▶ **TASK DETAILS**:
I'd like the entire listing output verbatim, apart from the pictures.
[[ DATASET EXTRACT, beginning ]]
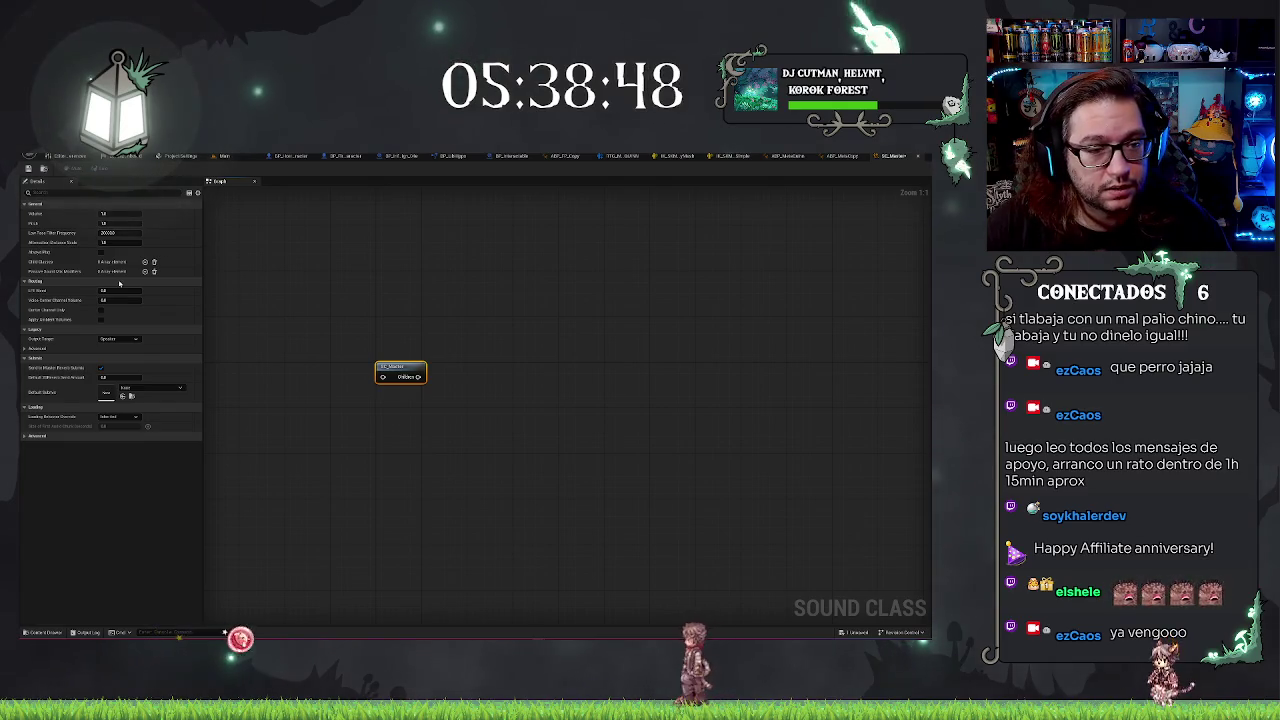
pyautogui.click(145, 262)
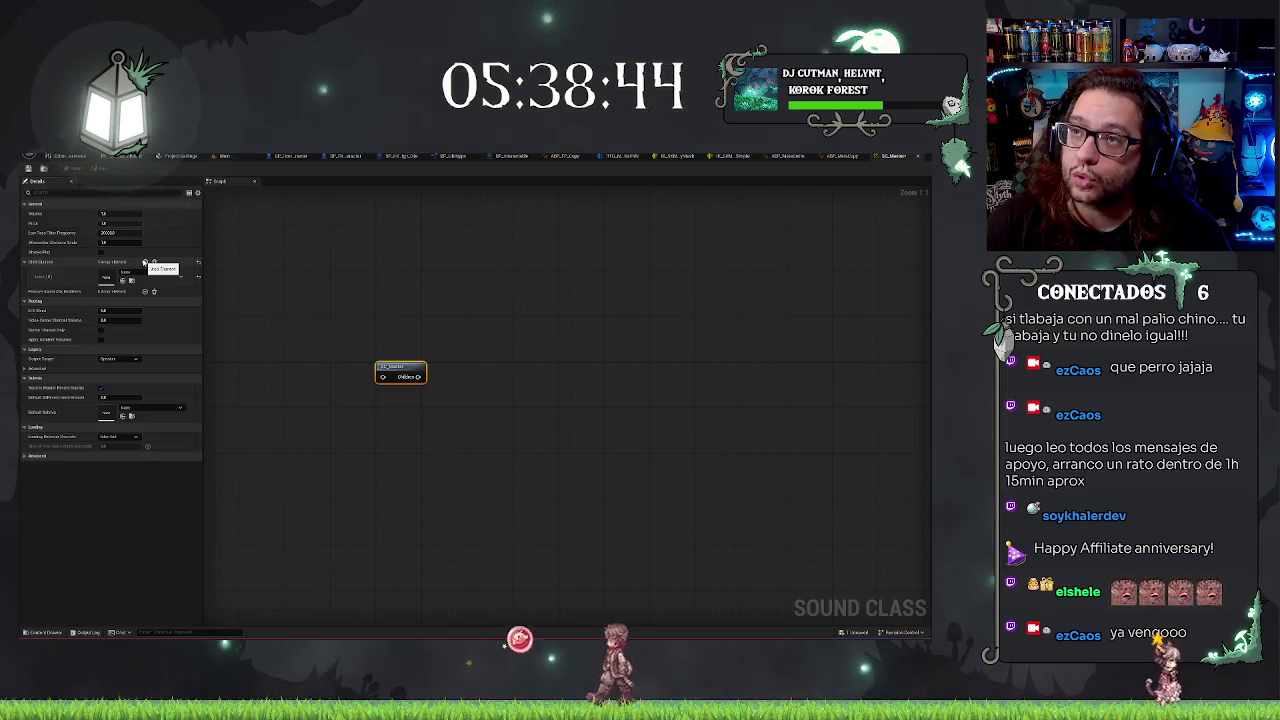
pyautogui.click(145, 262)
pyautogui.click(145, 262)
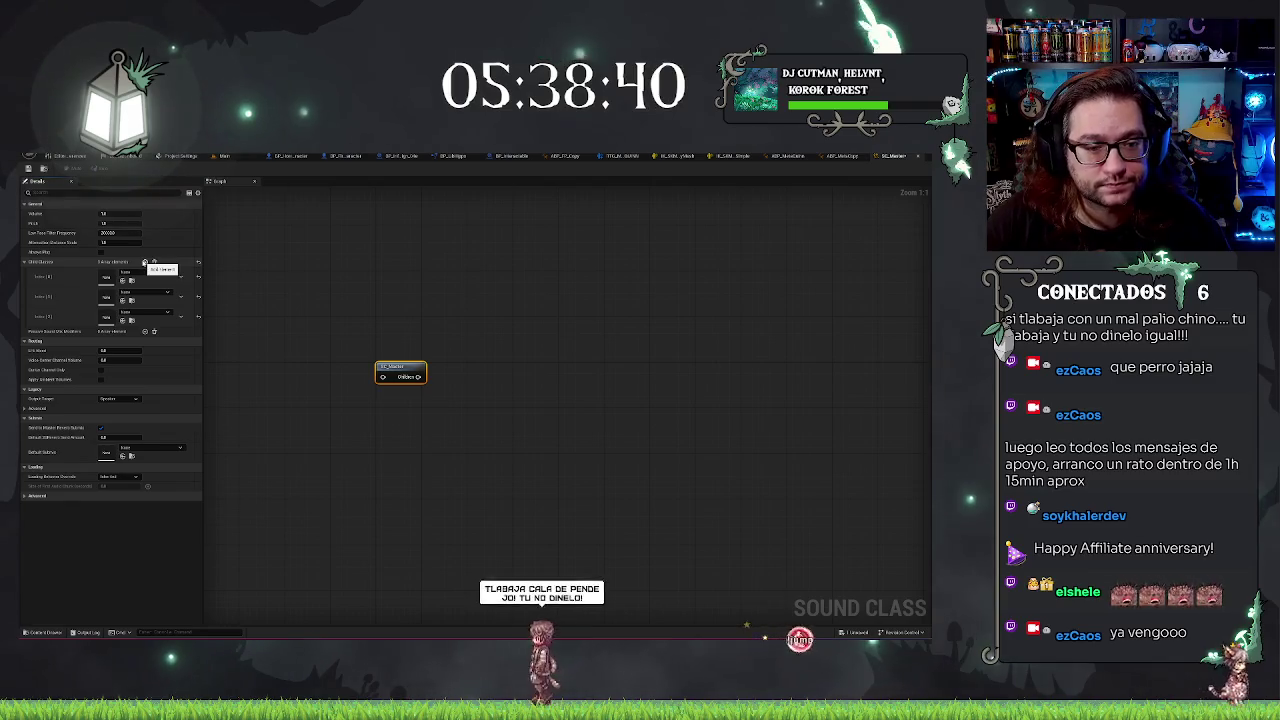
pyautogui.click(145, 272)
[[ DATASET EXTRACT, end ]]
▶ **RESULT OF THIS EXERCISE**:
pyautogui.click(145, 262)
pyautogui.click(145, 262)
pyautogui.click(145, 262)
pyautogui.click(145, 272)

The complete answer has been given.